## What the exercise asks
Return each line of the data that contains the string "reach". Treat uppercase and lowercase as different.

---

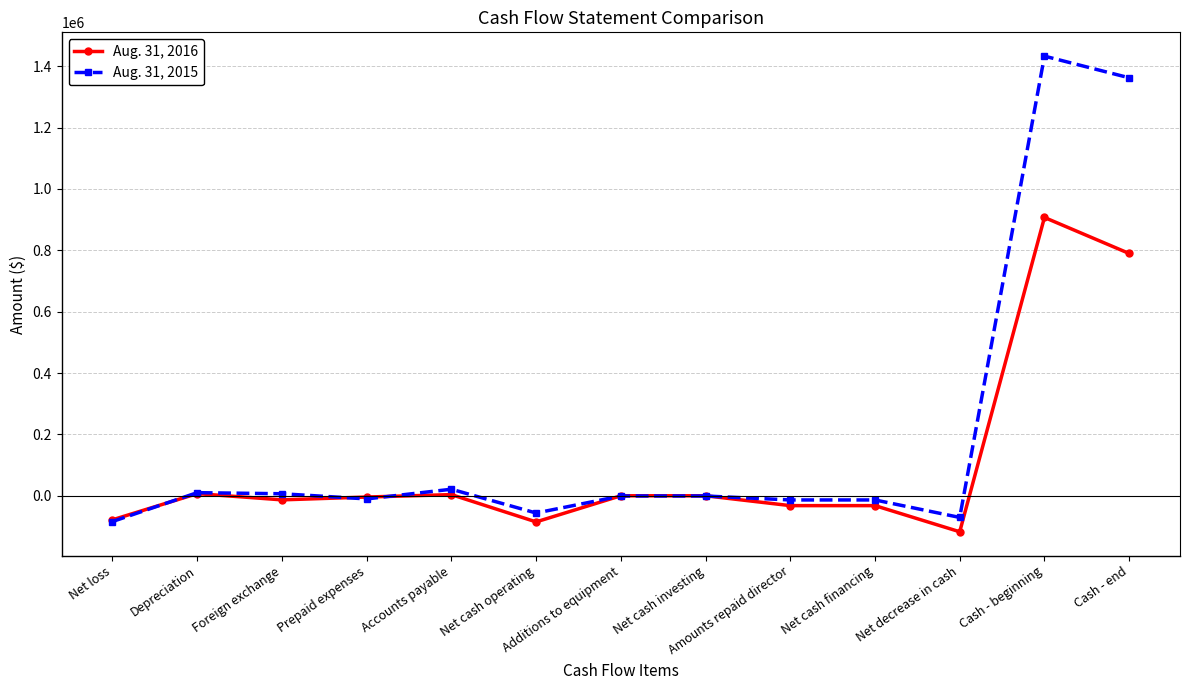

Rank the series by their average value, from highest to lowest.

Aug. 31, 2015, Aug. 31, 2016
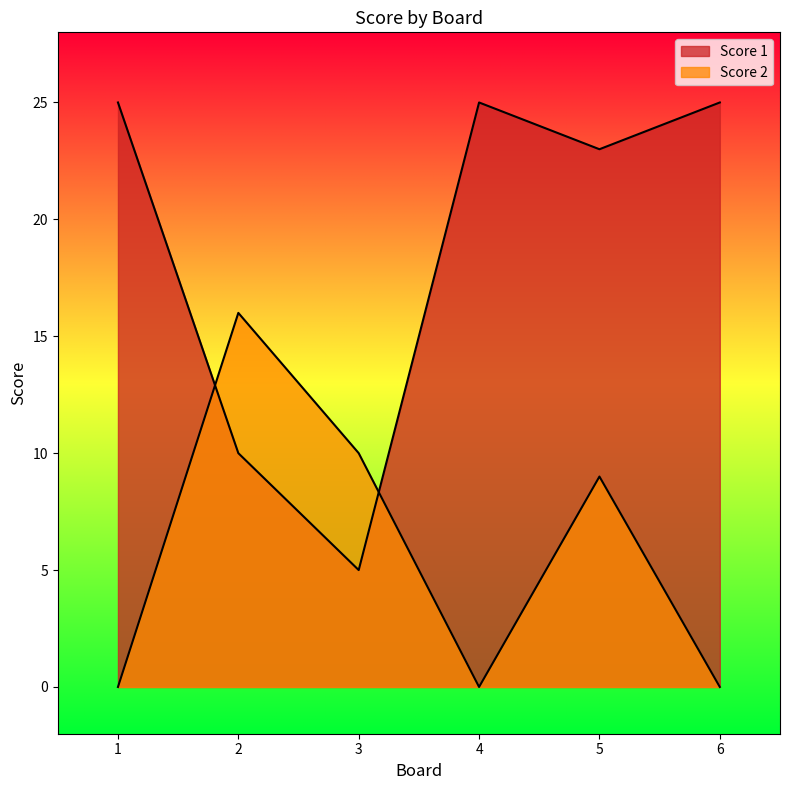

Rank the categories by Score 2 value from highest to lowest.

2, 3, 5, 1, 4, 6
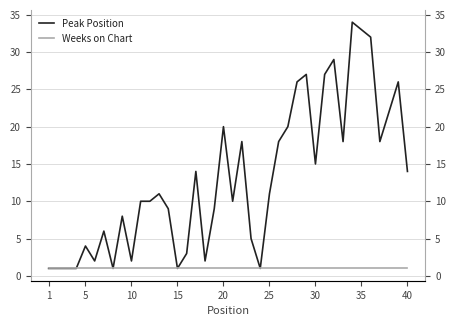

Which series has the largest range (max minus min)?

Peak Position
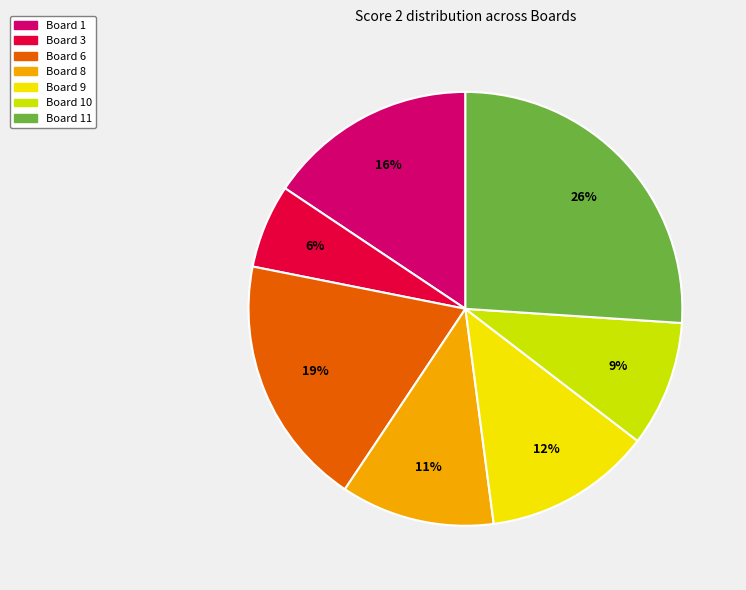

How many segments does this pie chart have?

7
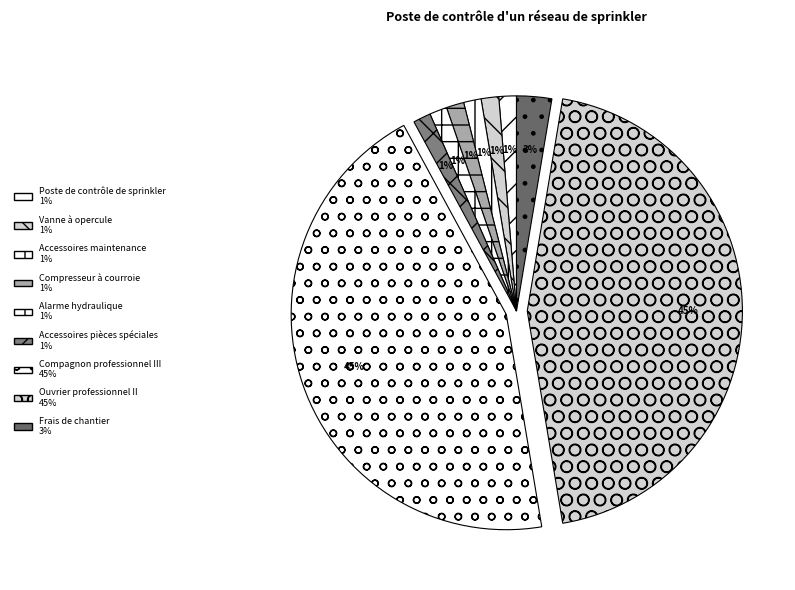

Is Accessoires pièces spéciales the majority of the pie?

No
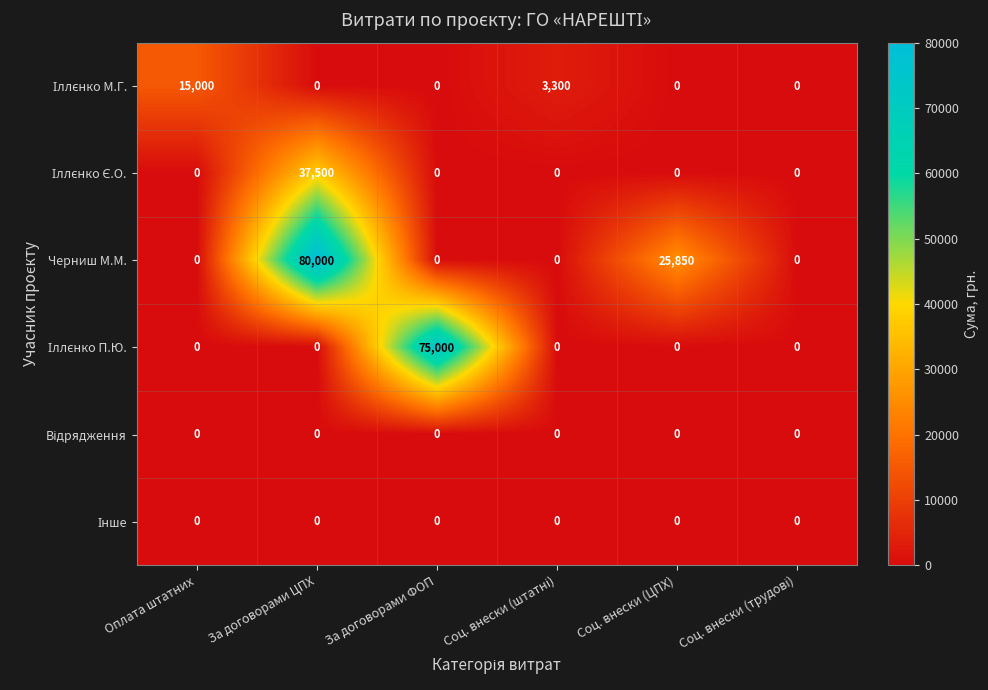

What is the difference between the maximum and second lowest values in the Черниш М.М. series?

80000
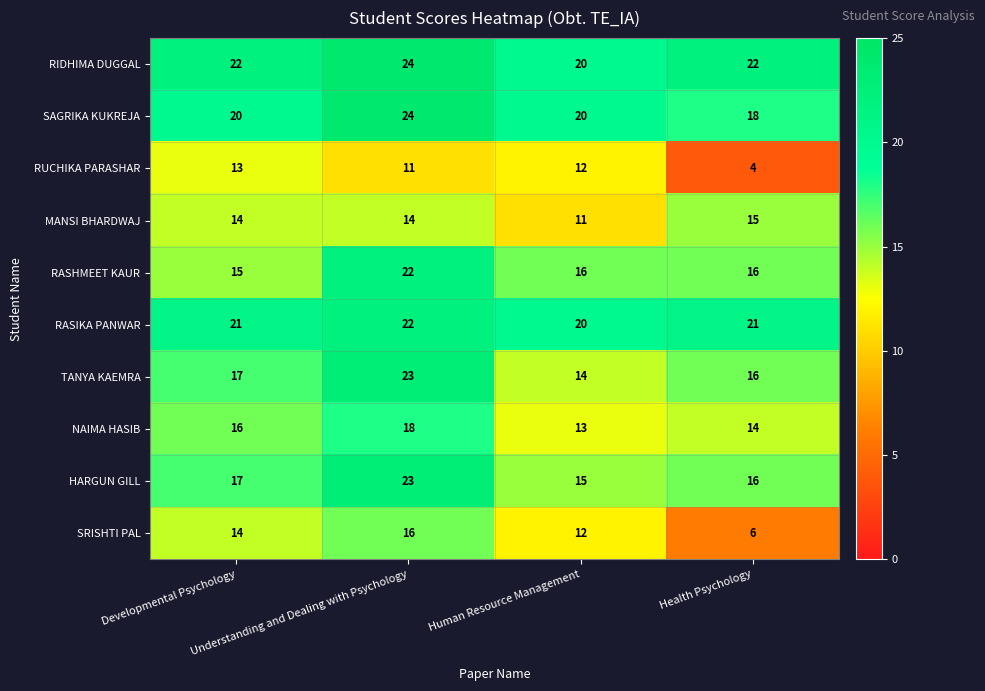

At which category does the chart reach its minimum across all series?

Health Psychology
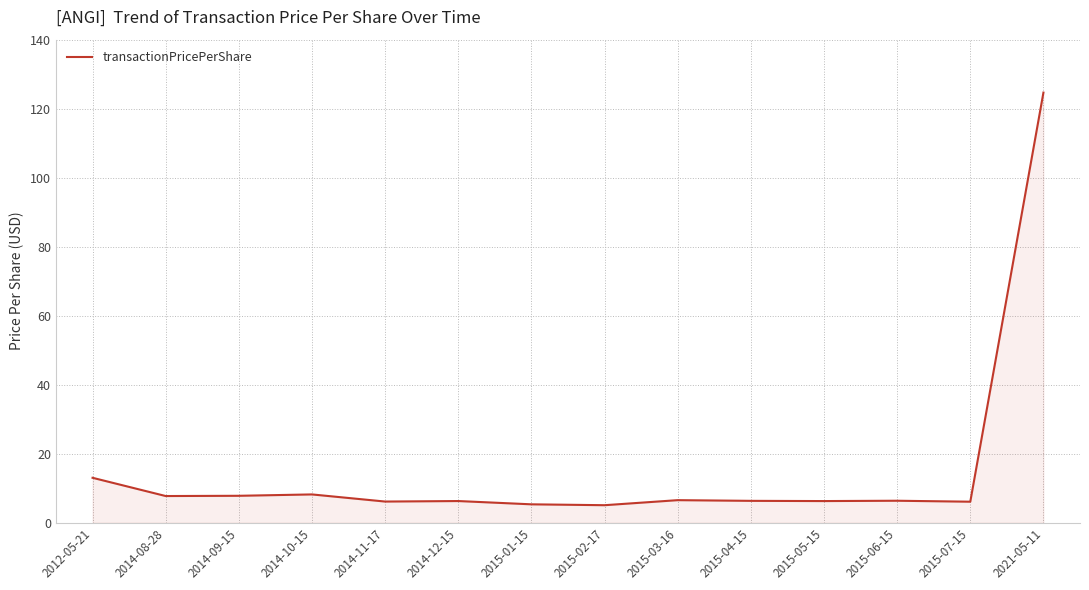

At which category does the chart reach its peak across all series?

2021-05-11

---

## Answer to this exercise
At which category does the chart reach its minimum across all series?
At which category does the chart reach its peak across all series?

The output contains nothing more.